“Attend the tale of Sweeney Todd
His skin was pale and his eye was odd
He shaved the faces of gentlemen
Who never thereafter were heard of again
He trod a path that few have trod
Did Sweeney Todd
The Demon Barber of Fleet Street.”
“The Ballad of Sweeney Todd” By Stephen Sondheim
We had a rousing kick-off this morning to the fantastic Illinois SHRM State Conference. Close to 800 HR professionals have made the trip to northeast Illinois (up from 600 last year – wow!) to learn, listen and network. The general session room is being held in the theatre at Drury Lane where a production of Sweeney Todd is currently running.
My friend Ryan Estis got us moving with a discussion about Passion on Purpose: Winning with a Passion Culture. If you don’t already, you most definitely need to go and follow his blog.

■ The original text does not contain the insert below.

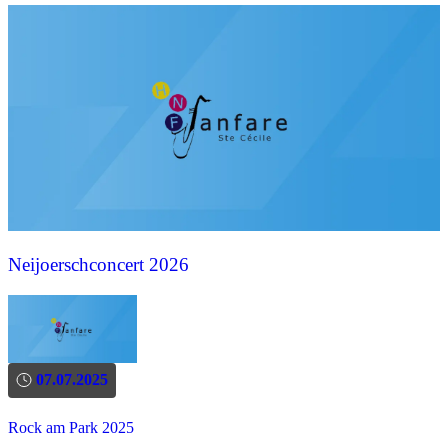
Neijoerschconcert 2026
07.07.2025
Rock am Park 2025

While he shared a lot of great content and really got us thinking, there was one moment during his session that stood out for me. He challenged (and yes, I do consider it a challenge) the audience to think/reflect back on a time in our professional careers when we were having our best experience at work. How do we replicate that moment? How can we close that gap between what that moment ‘was’ and recreate it now and in the future?
“Work is an emotional experience” said Ryan.
Think about that. We can’t turn our emotions off when we come to work, nor, dare I say, should we. It’s our emotions that make us human and shouldn’t we be able to bring our whole selves to work with us each day? And shouldn’t our employees be able to do the same? Too often we have managers or organizational constraints cultures that take the stance that the business of business is SERIOUS business. And then they proceed to suck all the passion, emotions and life out of the staff members who make up their workforce.
Now Sweeney Todd brought his emotions to work at the barbershop every day. He grieved over the loss of his wife and daughter and sought revenge against the men and the system who had done him a great injustice. His emotions at work led to, well, lots of bloodshed.
But he was passionate. You gotta give him that.
Damn – I sure hope we’re not having meat pies for lunch.